2. Temporal Analysis: Utilize the aggregate_time parameter to analyze temporal variations in network metrics. Plotting time series data can reveal patterns and trends over time, such as seasonal variations in energy supply or demand.
3. Geospatial Visualization: If the network includes geospatial data, users can create maps to visualize the distribution of network components and metrics geographically. This can be particularly useful for understanding spatial dependencies and identifying areas with high or low capacity utilization.
4. Scenario Planning: Explore different scenarios or what-if analyses by adjusting input parameters and observing the impact on network metrics. For example, simulate the effect of increasing renewable energy penetration on curtailment and market value.
5. Interactive Dashboards: Develop interactive dashboards using visualization libraries like Plotly or Bokeh to allow users to dynamically explore network metrics and drill down into specific details. Dashboards can provide a user-friendly interface for exploring complex network data.
Example Code Snippet:
>>> import matplotlib.pyplot as plt
>>> # Calculate installed capacity
>>> installed_capacity = n.statistics.installed_capacity().droplevel(0)

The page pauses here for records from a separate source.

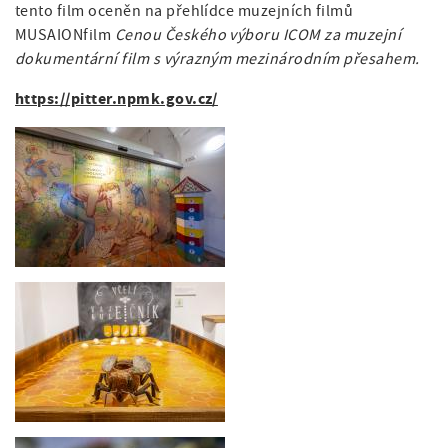
tento film oceněn na přehlídce muzejních filmů
MUSAIONfilm
Cenou Českého výboru ICOM za muzejní
dokumentární film s výrazným mezinárodním přesahem.
https://pitter.npmk.gov.cz/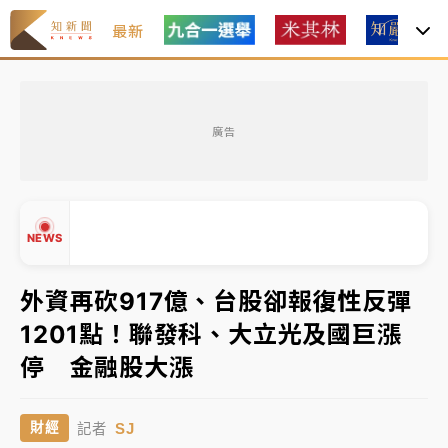
最新
中租控股7月營收創今年新高 前7月獲利成長6%
廣告
獨家｜
和欣客運總裁逝世！少東涉洗錢遭收押 戴手銬
腳鐐提前奔靈堂畫面曝
處置制度大變革！ 證交所今起縮短股票「關禁閉」天
NEWS
數與撮合時間
才續任就飛美國大學面試 清大校長高為元致歉：機會
外資再砍917億、台股卻報復性反彈
到來時引起我的好奇
1201點！聯發科、大立光及國巨漲
白海豚颱風解除海警 西南風來了！4縣市大雨特報、各
▲
停 金融股大漲
地午後雷雨
▼
分析｜
7月營收甫首破單月9000億元下半年續旺指
SJ
財經
記者
標？ 鴻海本週法說法人關注的四大重點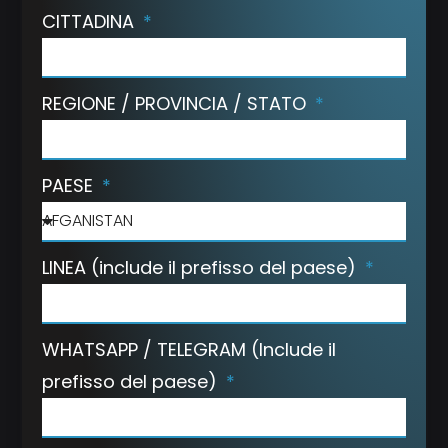
CITTADINA
REGIONE / PROVINCIA / STATO
PAESE
LINEA (include il prefisso del paese)
WHATSAPP / TELEGRAM (Include il
prefisso del paese)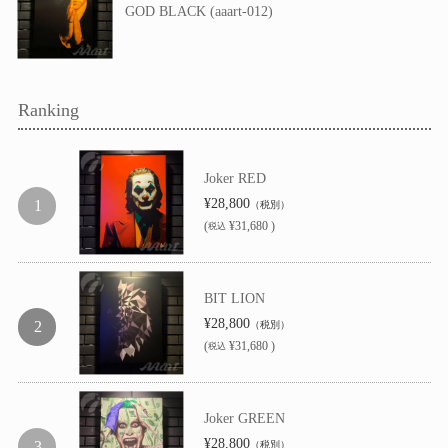
GOD BLACK (aaart-012)
Ranking
Joker RED
¥28,800
（税別）
(
¥31,680 )
税込
BIT LION
¥28,800
（税別）
(
¥31,680 )
税込
Joker GREEN
¥28,800
（税別）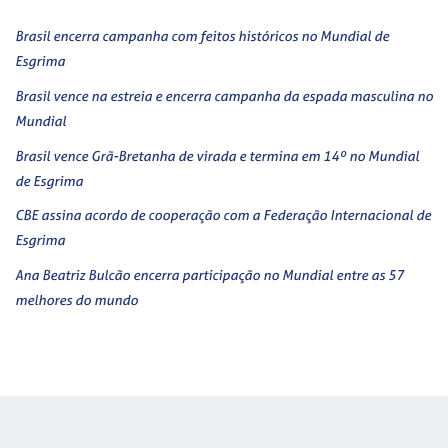
Brasil encerra campanha com feitos históricos no Mundial de
Esgrima
Brasil vence na estreia e encerra campanha da espada masculina no
Mundial
Brasil vence Grã-Bretanha de virada e termina em 14º no Mundial
de Esgrima
CBE assina acordo de cooperação com a Federação Internacional de
Esgrima
Ana Beatriz Bulcão encerra participação no Mundial entre as 57
melhores do mundo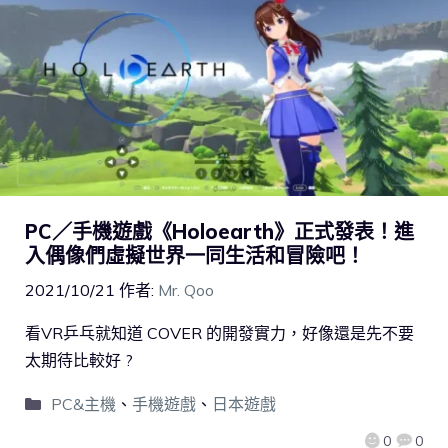
PC／手機遊戲《Holoearth》正式發表！進
入偶像們虛擬世界一同生活和冒險吧！
2021/10/21
作者:
Mr. Qoo
看VR乒乓就知道 COVER 的開發實力，好像還是先不要
太期待比較好 ?
PC&主機
、
手機遊戲
、
日本遊戲
0
0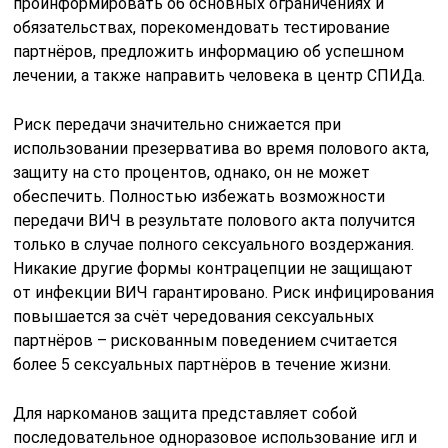
проинформировать об основных ограничениях и
обязательствах, порекомендовать тестирование
партнёров, предложить информацию об успешном
лечении, а также направить человека в центр СПИДа.
Риск передачи значительно снижается при
использовании презерватива во время полового акта,
защиту на сто процентов, однако, он не может
обеспечить. Полностью избежать возможности
передачи ВИЧ в результате полового акта получится
только в случае полного сексуального воздержания.
Никакие другие формы контрацепции не защищают
от инфекции ВИЧ гарантировано. Риск инфицирования
повышается за счёт чередования сексуальных
партнёров – рискованным поведением считается
более 5 сексуальных партнёров в течение жизни.
Для наркоманов защита представляет собой
последовательное одноразовое использование игл и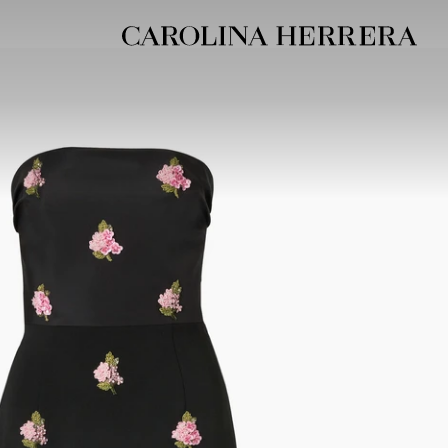
بيان إمكانية الوصول (الرابط)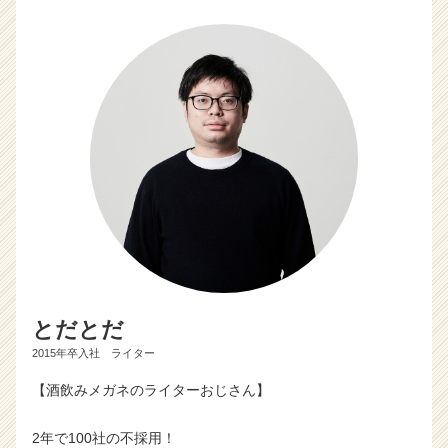
とだとだ
2015年卒入社 ライター
【酒飲みメガネのライターおじさん】
2年で100社の不採用！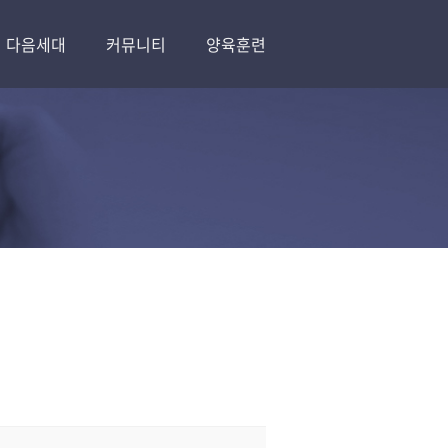
다음세대
커뮤니티
양육훈련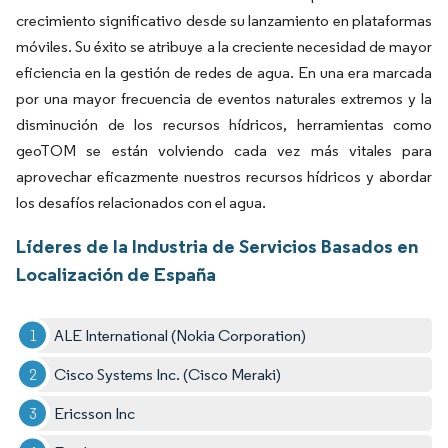
crecimiento significativo desde su lanzamiento en plataformas
móviles. Su éxito se atribuye a la creciente necesidad de mayor
eficiencia en la gestión de redes de agua. En una era marcada
por una mayor frecuencia de eventos naturales extremos y la
disminución de los recursos hídricos, herramientas como
geoTOM se están volviendo cada vez más vitales para
aprovechar eficazmente nuestros recursos hídricos y abordar
los desafíos relacionados con el agua.
Líderes de la Industria de Servicios Basados en
Localización de España
ALE International (Nokia Corporation)
Cisco Systems Inc. (Cisco Meraki)
Ericsson Inc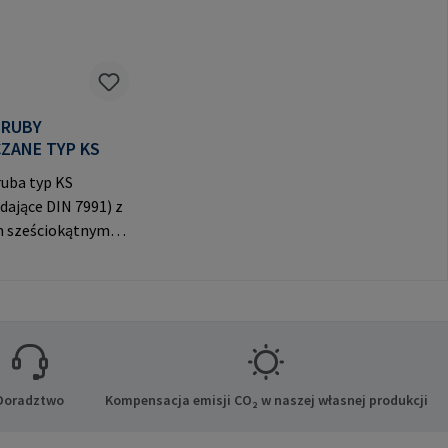
ŚRUBY
WPUSZCZANE TYP KS
uba typ KS
dające DIN 7991) z
 sześciokątnym i
m łbem
m do widocznych
. Dane producenta:
bH & Co. KG Auf
e 8 21514 Büchen
-Mail:
mpa.com
Doradztwo
Kompensacja emisji CO₂ w naszej własnej produkcji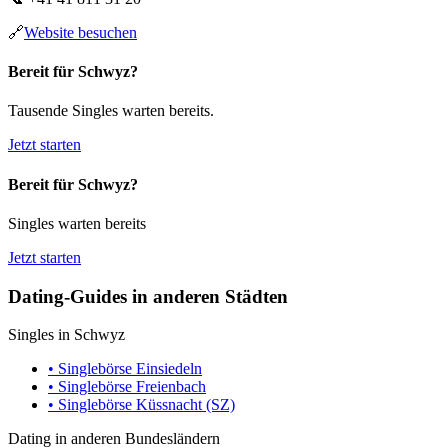
🔗
Website besuchen
Bereit für Schwyz?
Tausende Singles warten bereits.
Jetzt starten
Bereit für Schwyz?
Singles warten bereits
Jetzt starten
Dating-Guides in anderen Städten
Singles in Schwyz
• Singlebörse Einsiedeln
• Singlebörse Freienbach
• Singlebörse Küssnacht (SZ)
Dating in anderen Bundesländern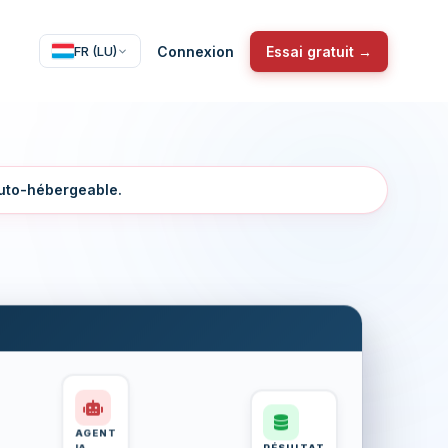
Connexion
Essai gratuit →
FR (LU)
auto-hébergeable.
AGENT
IA
RÉSULTAT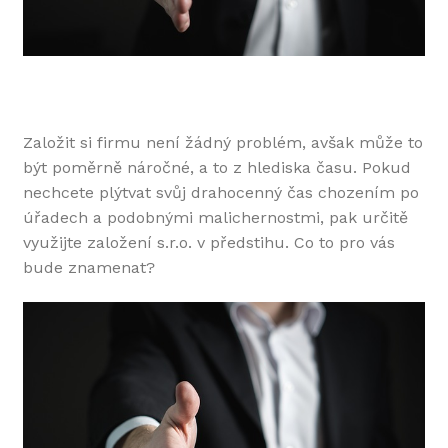
Založit si firmu není žádný problém, avšak může to
být poměrně náročné, a to z hlediska času. Pokud
nechcete plýtvat svůj drahocenný čas chozením po
úřadech a podobnými malichernostmi, pak určitě
využijte
založení s.r.o.
v předstihu. Co to pro vás
bude znamenat?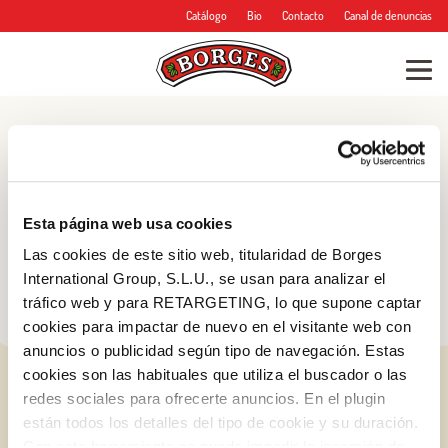
Catálogo
Bio
Contacto
Canal de denuncias
Blog
Consejos, trucos y
Esta página web usa cookies
mucho más
Las cookies de este sitio web, titularidad de Borges
International Group, S.L.U., se usan para analizar el
tráfico web y para RETARGETING, lo que supone captar
cookies para impactar de nuevo en el visitante web con
anuncios o publicidad según tipo de navegación. Estas
cookies son las habituales que utiliza el buscador o las
redes sociales para ofrecerte anuncios. En el plugin
están todos los detalles del tipo de cookie y su duración.
Con esta herramienta se puede impedir la inserción de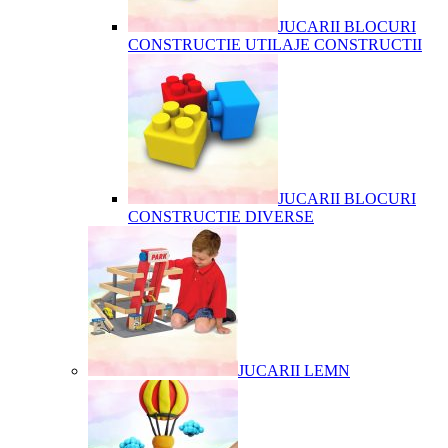
JUCARII BLOCURI
CONSTRUCTIE UTILAJE CONSTRUCTII
JUCARII BLOCURI
CONSTRUCTIE DIVERSE
JUCARII LEMN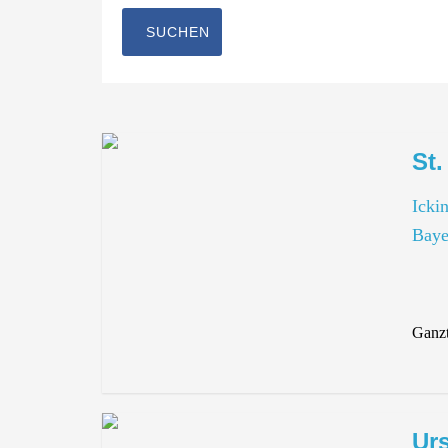
St.
Icki
Baye
Ganzt
Ur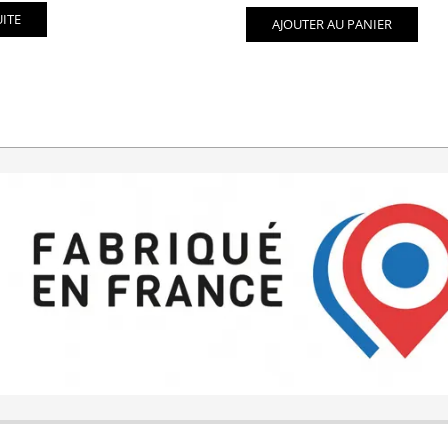
UITE
AJOUTER AU PANIER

>>> # Plot installed capacity by component type
>>> installed_capacity.plot(kind='bar', figsize=(10, 6))
>>> plt.title('Installed Capacity by Component Type')
>>> plt.xlabel('Component Type')
>>> plt.ylabel('Installed Capacity (MW)')
>>> plt.xticks(rotation=45)
>>> plt.grid(axis='y')
>>> plt.tight_layout()
>>> plt.savefig('statistics_advanced_usage.png')
>>> plt.close()

Installed capacity by component type.#
This code snippet calculates the installed capacity for each component type in the network and visualizes the results using a bar plot. Similar visualizations can be created for other metrics, providing valuable insights into the network’s composition and characteristics.